Bush hükümetinde Amerika’nın Irak Özel Temsilcisi olan David Satterfield ise, su konusundaki düşüncelerini şöyle açıklıyor: “İsrail, Ürdün, Batı Şeria ve Gazze sürekli su sıkıntısı içinde. Nüfus artışı ve ileride görülecek ekonomik gelişmeler, bu bölgenin su kaynakları üzerinde daha geniş bir bölüşme baskısı yaratacaktır”
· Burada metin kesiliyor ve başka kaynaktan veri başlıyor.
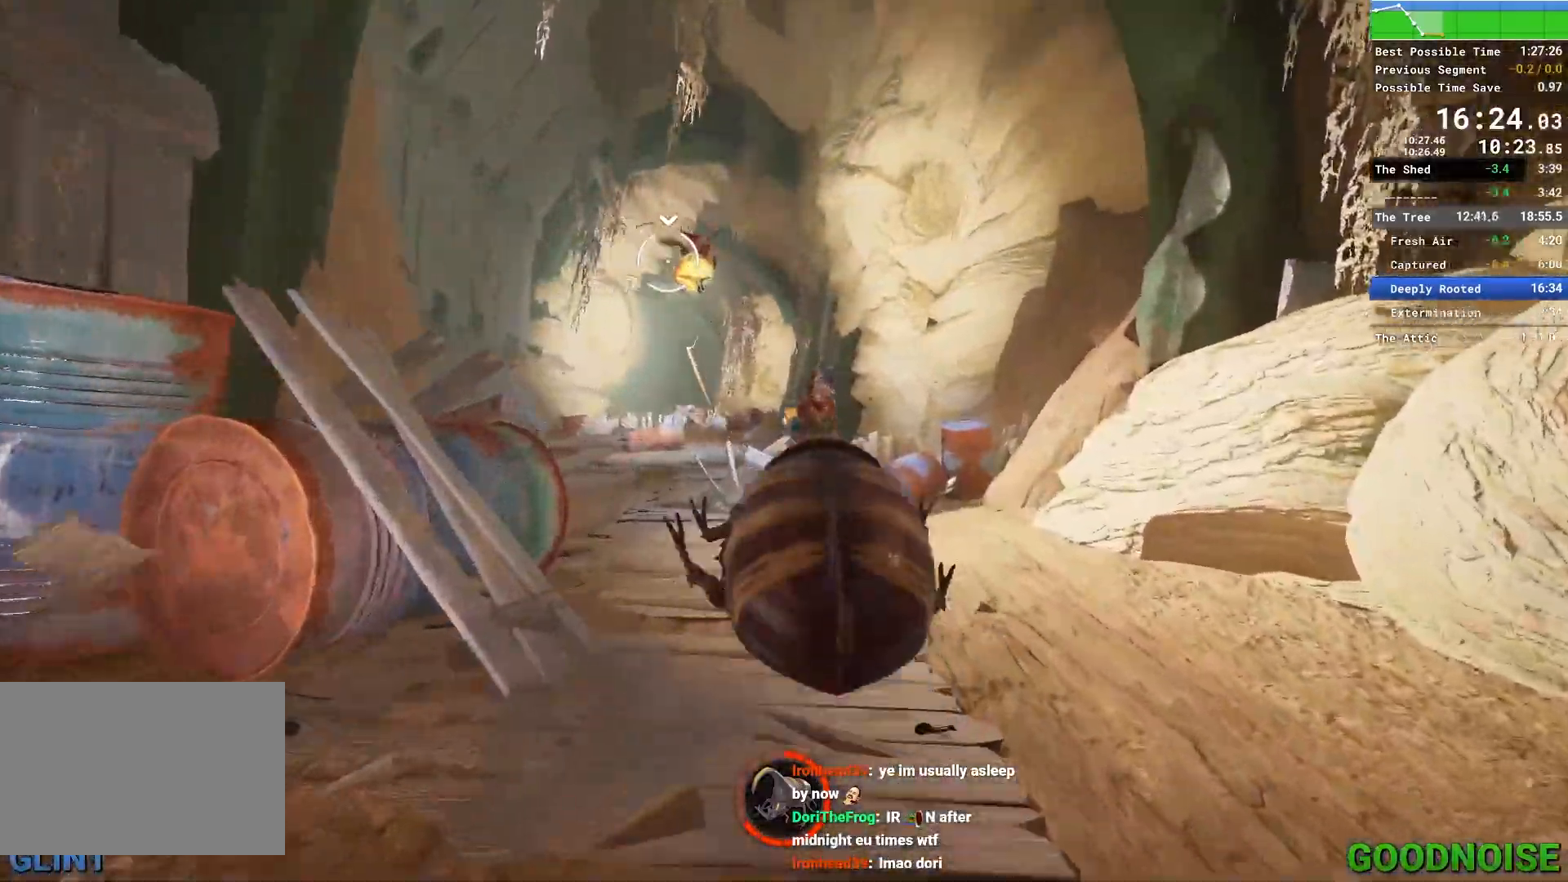
{"keys": [], "mouse": [], "events": []}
Büyük Ortadoğu Projesi söylendiği gibi bölgeye, demokrasi ve insan hakları götürmek için değil; Ortadoğu’da petrolle beraber su kaynaklarının da Amerika ve İsrail lehine şekillendirilmesini sağlamak için yürürlüğe konmuştur. Gördüğünüz gibi BOP; öyle bir kaç yıllık bir düşüncenin ürünü de değildir.
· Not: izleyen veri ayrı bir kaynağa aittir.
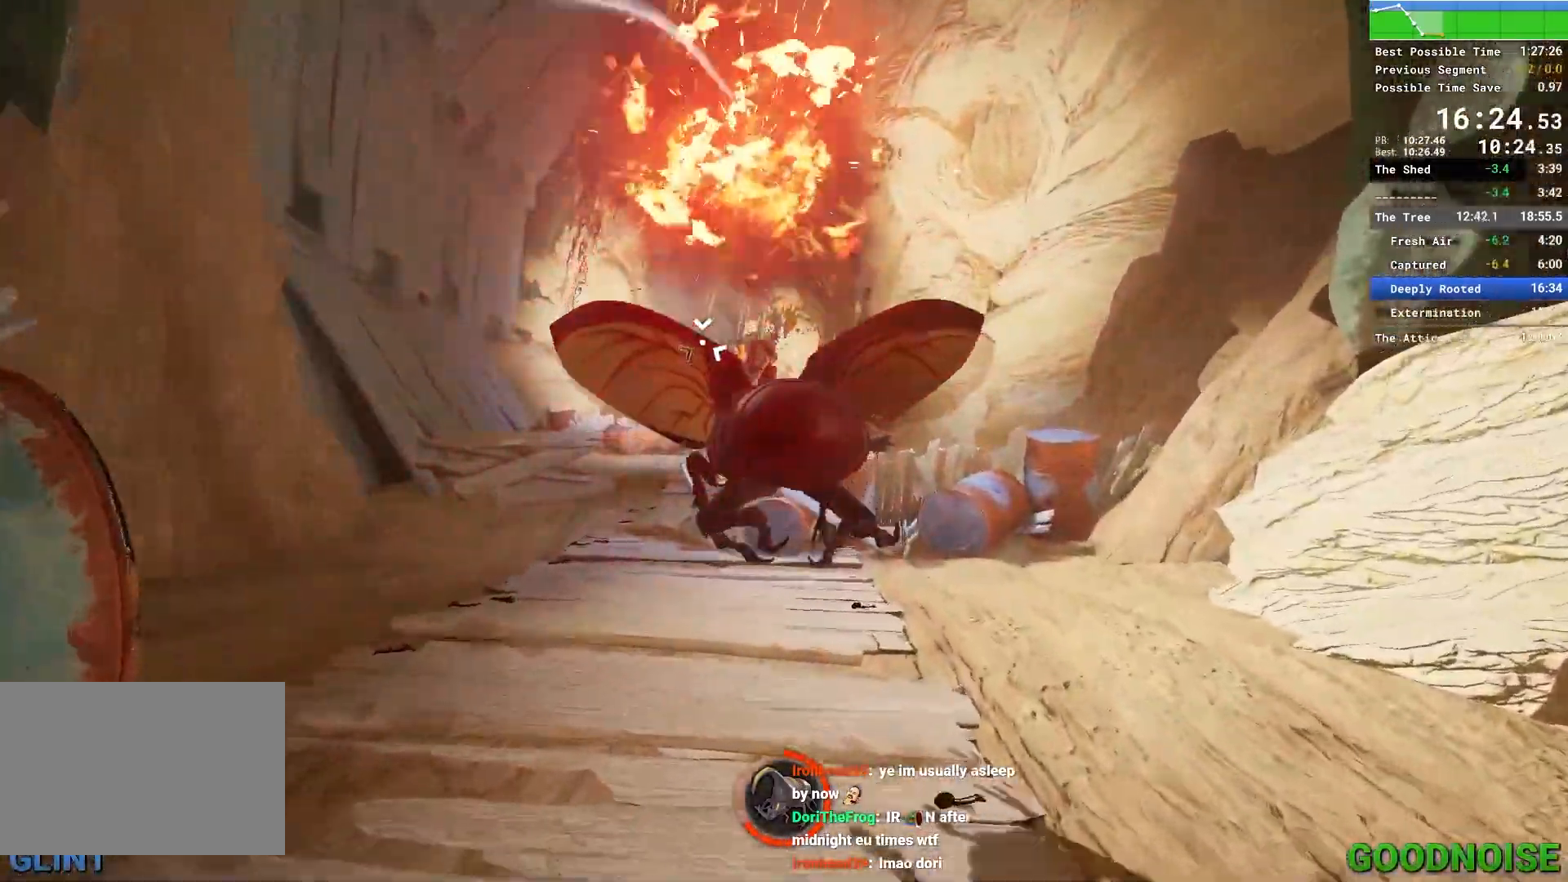
{"keys": [], "mouse": [], "events": []}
1975 yılında Mesut Barzani’nin babası Molla Mustafa Barzani, Washington’a bir mektup yazmış ve “Kürdistan” ismiyle Amerikanın 51. eyaleti olmak istediklerini belirtmiştir. Bunun için Amerika’nın destek ve himayesine ihtiyaç duyduklarını şayet Amerikan yardımı sağlanırsa, Kerkük’teki petrol merkezlerini ele geçirebilecek kadar güçleneceklerini ve bu petrollerin idaresini Amerikan şirketlerine bırakacaklarını taahhüt etmiştir. Amerika kendisinden “Gelin bizi yönetin” diye yardım isteyen Barzanileri “Sömürge Valisi” olarak kullanmak için İsrail’i görevlendirmiştir. Baba Barzani’nin ilk eşinden olan Ubeydullah Barzani; Saddam’a sığınmış ve babası ile üvey kardeşi Mesut’un İsrail ile işbirliği yaptığını, İsrailli subayların K. Irak’ta Kürtleri eğittiğini, Irak devletine karşı düzenlenen tüm saldırıların İsrail ile birlikte babası tarafından planlandığını anlatmıştır.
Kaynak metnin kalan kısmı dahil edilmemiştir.